Stored items

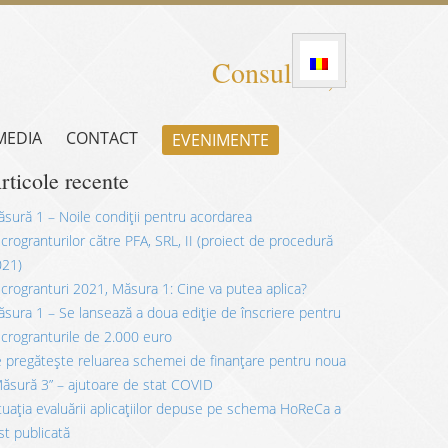
Consultanță
 MEDIA
CONTACT
EVENIMENTE
rticole recente
sură 1 – Noile condiții pentru acordarea
crogranturilor către PFA, SRL, II (proiect de procedură
021)
crogranturi 2021, Măsura 1: Cine va putea aplica?
sura 1 – Se lansează a doua ediție de înscriere pentru
crogranturile de 2.000 euro
 pregătește reluarea schemei de finanțare pentru noua
ăsură 3” – ajutoare de stat COVID
tuația evaluării aplicațiilor depuse pe schema HoReCa a
st publicată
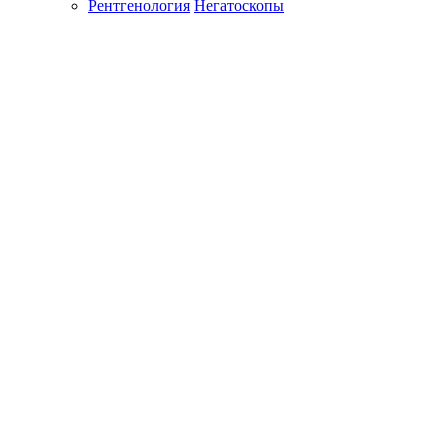
Рентгенология
Негатоскопы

» **What you have to do**: The data above must be written out again word for word, without its pictures.

» **Solved problem**:
Consultanță
 MEDIA
CONTACT
EVENIMENTE
rticole recente
sură 1 – Noile condiții pentru acordarea
crogranturilor către PFA, SRL, II (proiect de procedură
021)
crogranturi 2021, Măsura 1: Cine va putea aplica?
sura 1 – Se lansează a doua ediție de înscriere pentru
crogranturile de 2.000 euro
 pregătește reluarea schemei de finanțare pentru noua
ăsură 3” – ajutoare de stat COVID
tuația evaluării aplicațiilor depuse pe schema HoReCa a
st publicată
Рентгенология
Негатоскопы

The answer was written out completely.